• **To-do list**:
**a.** Answer these questions using the Alcobuddy story:
(i) What kind of background does Ivan come from?
(ii) What role will Shenal play in the new startup?
(iii) Besides being a celebrity singer, what does Dexter own?
**b.** Set down a passage from the Alcobuddy story word for word. Begin at the words "So Ivan approached" and stop after "from the ground.".

::: Selected excerpt

Alcobuddy: A Story based Approach to Understanding Cloud Native Applications
Let me tell you this first. This is not going to be just another post explaining the concepts of Cloud Native Application development. There’s plenty of good material out there describing what is Cloud Native Computing and the problems it’s trying to solve these days.
But in this post, I’m gonna take a different approach — to be specific, a story based approach to teach you why should your organization strive to embrace the Cloud Native Application development practice. The story revolves around three friends who tried to do a mobile app based startup.
So let me tell you the story of “Alcobuddy”…
The three friends
The story begins with Ivan. He’s an aspiring young entrepreneur who comes from a business background. He’s got proven track records of successfully running businesses and most importantly knows whom to meet to get the job done.
Ivan has an idea of creating a mobile app to drive people home who are not in the right condition to drive; especially after taking a few drinks ;)
The app works in a way that the users would request for a chauffeur through the app and the chauffeur will drive the user back home in the comfort of his/her own vehicle. Ivan saw this as a very good opportunity to seize and there was a huge untapped market that already existed.
So Ivan approached Shenal; a young computer nerd who’ll be very resourceful in Ivan’s new venture. He’s gonna play the CTO role of the new startup. Shenal just said, “yes, I’m in” :)
Now they have the brains and muscles. But there’s a need for a friend with benefits ;) Having that in mind, they approached Dexter, a celebrity singer with deep pockets and owns a band. Ivan pitched his idea and Dexter carefully evaluated the horizon and finally said: “count on me man, I’ll invest my money in your venture”.
And just like that, the App Alcobuddy was conceived. Let’s see how they going to take this idea from the ground.
The making of Alcobuddy
Having a good IT background under his belt, Shenal analyzed the whole project’s scope and came up with the initial architecture.

::::::
::: Data lines

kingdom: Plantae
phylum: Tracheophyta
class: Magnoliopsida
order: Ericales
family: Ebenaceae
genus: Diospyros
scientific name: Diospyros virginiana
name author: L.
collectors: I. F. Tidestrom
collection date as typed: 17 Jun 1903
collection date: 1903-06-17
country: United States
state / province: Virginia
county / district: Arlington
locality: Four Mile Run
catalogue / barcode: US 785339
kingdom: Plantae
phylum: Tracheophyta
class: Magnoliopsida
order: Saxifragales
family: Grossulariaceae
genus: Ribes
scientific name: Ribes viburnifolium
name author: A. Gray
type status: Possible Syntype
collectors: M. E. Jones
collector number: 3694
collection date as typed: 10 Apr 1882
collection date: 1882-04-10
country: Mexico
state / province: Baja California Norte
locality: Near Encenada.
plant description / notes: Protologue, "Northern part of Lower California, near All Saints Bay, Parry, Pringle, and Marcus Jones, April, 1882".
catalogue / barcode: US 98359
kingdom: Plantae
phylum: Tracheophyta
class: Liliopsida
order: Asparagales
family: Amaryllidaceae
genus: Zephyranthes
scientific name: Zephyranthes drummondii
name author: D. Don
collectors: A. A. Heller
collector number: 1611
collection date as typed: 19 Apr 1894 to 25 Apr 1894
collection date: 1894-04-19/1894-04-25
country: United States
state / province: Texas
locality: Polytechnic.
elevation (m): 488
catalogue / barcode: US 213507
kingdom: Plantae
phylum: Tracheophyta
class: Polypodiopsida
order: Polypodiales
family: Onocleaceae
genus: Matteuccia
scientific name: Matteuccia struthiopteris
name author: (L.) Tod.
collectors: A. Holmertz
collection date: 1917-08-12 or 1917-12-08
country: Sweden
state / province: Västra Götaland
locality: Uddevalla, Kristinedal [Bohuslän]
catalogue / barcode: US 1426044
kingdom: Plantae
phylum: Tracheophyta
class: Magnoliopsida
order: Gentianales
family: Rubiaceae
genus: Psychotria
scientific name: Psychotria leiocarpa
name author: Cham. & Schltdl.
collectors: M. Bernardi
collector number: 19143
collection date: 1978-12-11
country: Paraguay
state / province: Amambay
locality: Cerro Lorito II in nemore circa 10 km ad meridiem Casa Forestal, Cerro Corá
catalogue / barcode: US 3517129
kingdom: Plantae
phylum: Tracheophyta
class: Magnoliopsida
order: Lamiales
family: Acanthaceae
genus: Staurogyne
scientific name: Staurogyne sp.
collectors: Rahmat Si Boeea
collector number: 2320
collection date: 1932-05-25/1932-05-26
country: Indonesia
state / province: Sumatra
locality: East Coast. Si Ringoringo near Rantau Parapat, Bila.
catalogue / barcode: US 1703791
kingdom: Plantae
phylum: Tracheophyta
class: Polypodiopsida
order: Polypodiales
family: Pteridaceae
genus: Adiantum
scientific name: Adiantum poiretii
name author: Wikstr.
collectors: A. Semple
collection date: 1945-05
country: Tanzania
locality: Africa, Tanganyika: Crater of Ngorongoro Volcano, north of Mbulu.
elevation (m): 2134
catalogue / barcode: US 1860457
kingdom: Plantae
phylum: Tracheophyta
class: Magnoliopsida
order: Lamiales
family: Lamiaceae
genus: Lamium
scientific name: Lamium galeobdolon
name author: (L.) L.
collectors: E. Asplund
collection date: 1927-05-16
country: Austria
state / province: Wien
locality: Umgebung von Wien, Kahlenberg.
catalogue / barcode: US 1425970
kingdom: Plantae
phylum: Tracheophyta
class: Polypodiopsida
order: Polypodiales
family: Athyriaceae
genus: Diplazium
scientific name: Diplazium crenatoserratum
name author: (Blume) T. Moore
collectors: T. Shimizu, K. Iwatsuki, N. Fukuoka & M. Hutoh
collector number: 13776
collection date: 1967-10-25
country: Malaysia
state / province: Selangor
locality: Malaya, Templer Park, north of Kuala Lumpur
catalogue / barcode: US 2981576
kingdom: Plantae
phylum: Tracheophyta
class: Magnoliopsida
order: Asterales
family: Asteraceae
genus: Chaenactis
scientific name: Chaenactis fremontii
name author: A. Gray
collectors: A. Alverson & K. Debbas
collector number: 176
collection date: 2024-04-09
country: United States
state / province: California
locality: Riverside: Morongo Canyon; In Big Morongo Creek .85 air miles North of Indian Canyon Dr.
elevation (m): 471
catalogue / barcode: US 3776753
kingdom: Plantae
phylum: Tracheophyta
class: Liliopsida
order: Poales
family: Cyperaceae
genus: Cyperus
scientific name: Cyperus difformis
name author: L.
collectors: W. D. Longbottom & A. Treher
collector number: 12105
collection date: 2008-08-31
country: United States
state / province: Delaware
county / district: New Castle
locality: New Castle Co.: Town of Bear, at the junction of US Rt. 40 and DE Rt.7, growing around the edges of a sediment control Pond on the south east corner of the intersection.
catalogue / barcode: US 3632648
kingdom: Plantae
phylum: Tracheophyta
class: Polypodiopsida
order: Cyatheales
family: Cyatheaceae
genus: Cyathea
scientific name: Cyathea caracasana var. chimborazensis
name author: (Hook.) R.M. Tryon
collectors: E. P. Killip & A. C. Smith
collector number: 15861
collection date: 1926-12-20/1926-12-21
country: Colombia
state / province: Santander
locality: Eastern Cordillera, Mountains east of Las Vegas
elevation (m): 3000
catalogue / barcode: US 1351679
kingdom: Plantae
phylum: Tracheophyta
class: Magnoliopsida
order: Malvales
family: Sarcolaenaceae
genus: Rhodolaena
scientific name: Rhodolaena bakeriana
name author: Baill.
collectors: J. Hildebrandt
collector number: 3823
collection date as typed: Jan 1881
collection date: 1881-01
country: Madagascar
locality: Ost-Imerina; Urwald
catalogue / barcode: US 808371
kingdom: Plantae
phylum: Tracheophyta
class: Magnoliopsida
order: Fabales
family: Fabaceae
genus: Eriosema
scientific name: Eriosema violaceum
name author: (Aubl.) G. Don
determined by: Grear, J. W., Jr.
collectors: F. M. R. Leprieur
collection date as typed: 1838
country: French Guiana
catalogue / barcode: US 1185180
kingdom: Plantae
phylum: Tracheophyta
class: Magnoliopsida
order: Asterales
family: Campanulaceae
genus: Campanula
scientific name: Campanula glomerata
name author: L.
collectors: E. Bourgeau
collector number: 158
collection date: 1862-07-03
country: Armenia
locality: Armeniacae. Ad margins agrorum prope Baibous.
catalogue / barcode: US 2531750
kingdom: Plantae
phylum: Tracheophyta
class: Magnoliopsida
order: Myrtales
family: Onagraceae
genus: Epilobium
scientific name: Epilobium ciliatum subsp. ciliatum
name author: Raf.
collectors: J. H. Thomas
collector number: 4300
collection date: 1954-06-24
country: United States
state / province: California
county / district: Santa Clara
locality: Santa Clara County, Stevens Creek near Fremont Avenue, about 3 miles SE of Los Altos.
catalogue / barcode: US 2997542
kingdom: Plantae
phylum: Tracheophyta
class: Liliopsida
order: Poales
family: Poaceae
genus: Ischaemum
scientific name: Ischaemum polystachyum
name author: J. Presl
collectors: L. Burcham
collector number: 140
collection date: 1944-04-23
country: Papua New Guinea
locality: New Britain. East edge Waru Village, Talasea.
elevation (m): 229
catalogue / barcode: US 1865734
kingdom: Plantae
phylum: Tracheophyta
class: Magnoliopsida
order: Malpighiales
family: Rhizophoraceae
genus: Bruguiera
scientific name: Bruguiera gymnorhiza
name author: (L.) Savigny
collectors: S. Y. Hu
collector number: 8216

::::::

• **In response**:
**a.**
(i) A business background.
(ii) The CTO role.
(iii) A band.

**b.**
So Ivan approached Shenal; a young computer nerd who’ll be very resourceful in Ivan’s new venture. He’s gonna play the CTO role of the new startup. Shenal just said, “yes, I’m in” :)
Now they have the brains and muscles. But there’s a need for a friend with benefits ;) Having that in mind, they approached Dexter, a celebrity singer with deep pockets and owns a band. Ivan pitched his idea and Dexter carefully evaluated the horizon and finally said: “count on me man, I’ll invest my money in your venture”.
And just like that, the App Alcobuddy was conceived. Let’s see how they going to take this idea from the ground.